Job item a
In the market Q&A text, which ETF does the writer call the key asset for tracking the US Dollar Index?

Text shown
# # # #

Get Back What You Lost!
Wednesday, October 22, 2008 | Teeka Tiwari
Over the last few days I have received many questions about the current state of the market, specifically about oil, gold and commodities in general. Yesterday we aired a special video report in an effort to answer your most pressing question, “Where do we make money right now?” Below are the answers to most of the questions that I received. You can access the archived video directly by going here now.
Inflation/Deflation/Depression/Recession
Q. Do you think, given all the current and coming strains on our economy, that we will experience something akin to Japan's "Lost Decade" – i.e., virtually no growth or appreciating share prices – AND with rising inflation thrown in?
A. The action in oil and gold would have you believe that deflation is coming, I don’t buy it. All the steps being taken by the Treasury and the Fed are inflationary not deflationary. What happened in Japan was very different from what is happening in America. Deflation is predicated upon restrained consumer spending; that’s an oxymoron as far as the American consumer is concerned. The American consumer is compelled to spend non-stop all the time. This is a very different psychology from the Japanese.
Additionally the Japanese never forced their banks to come clean. Ours banks have and will continue to do so, this speeds up the recovery process, which gets credit flowing again. And that's inflationary not deflationary.
Gold/Dollar
Q. Why is the price of Gold weakening despite the general lack of confidence in paper assets? Has it lost its perceived "safe-haven" status? What is the longer-term outlook for Gold?
A. The dollar is up on safe-haven buying which is pushing down the price of gold. The U.S. Treasuries' actions are inflationary not deflationary, lowering rates and printing stacks and stacks of 100 dollar bills to rescue our banking system will bring inflation. As the safe-haven buying of the dollar abates, we will see a reassertion of gold prices.
Q. Will the U.S. Dollar be able to hold onto its recent gains, or is this perhaps just a short-term phenomenon? What is the U.S. Dollar’s longer-term price outlook vs. the Euro?
A. The dollar should outperform the euro because I believe our economy will emerge from recession before theirs will. I think Europe will be a long time digging itself out from under its banking crisis.
The key asset to look at is the ETF UUP. It measures the performance of the US Dollar Index. Right now the dollar has stabilized after experiencing an 8-year bear market. A break below $22 would indicate the resumption of the downward trend but that’s not something I expect to happen anytime soon.

# # # #

Job item b
In the entries, update the lines starting at "Keluarga Pengurus PWI Lampung Mengaku" and ending at "Evaluasi Program Umrah Gratis, Transparansi" by replacing "Mendagri" with "Menteri Dalam Negeri", leaving everything else unchanged, and give only those lines.

Data provided
# # # #

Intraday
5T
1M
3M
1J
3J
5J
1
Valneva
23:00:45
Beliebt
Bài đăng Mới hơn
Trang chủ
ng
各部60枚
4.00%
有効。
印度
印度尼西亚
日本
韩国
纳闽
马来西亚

# # # #

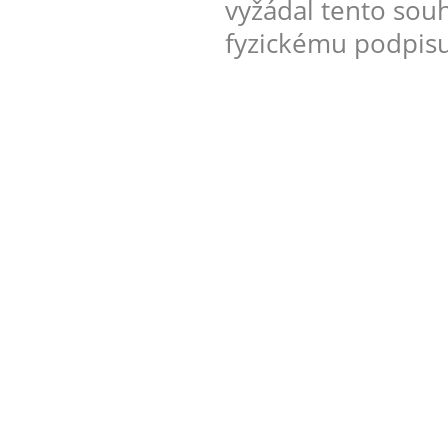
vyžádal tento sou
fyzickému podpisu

# # # #

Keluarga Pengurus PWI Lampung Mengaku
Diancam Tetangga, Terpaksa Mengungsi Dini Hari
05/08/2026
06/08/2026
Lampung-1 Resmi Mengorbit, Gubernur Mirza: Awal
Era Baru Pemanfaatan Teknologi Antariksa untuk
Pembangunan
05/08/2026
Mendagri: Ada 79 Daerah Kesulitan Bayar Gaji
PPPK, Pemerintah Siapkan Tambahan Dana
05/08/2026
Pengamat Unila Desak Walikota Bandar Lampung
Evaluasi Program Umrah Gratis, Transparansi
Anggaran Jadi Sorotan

# # # #

Expected output a
UUP

Expected output b
Keluarga Pengurus PWI Lampung Mengaku
Diancam Tetangga, Terpaksa Mengungsi Dini Hari
05/08/2026
06/08/2026
Lampung-1 Resmi Mengorbit, Gubernur Mirza: Awal
Era Baru Pemanfaatan Teknologi Antariksa untuk
Pembangunan
05/08/2026
Menteri Dalam Negeri: Ada 79 Daerah Kesulitan Bayar Gaji
PPPK, Pemerintah Siapkan Tambahan Dana
05/08/2026
Pengamat Unila Desak Walikota Bandar Lampung
Evaluasi Program Umrah Gratis, Transparansi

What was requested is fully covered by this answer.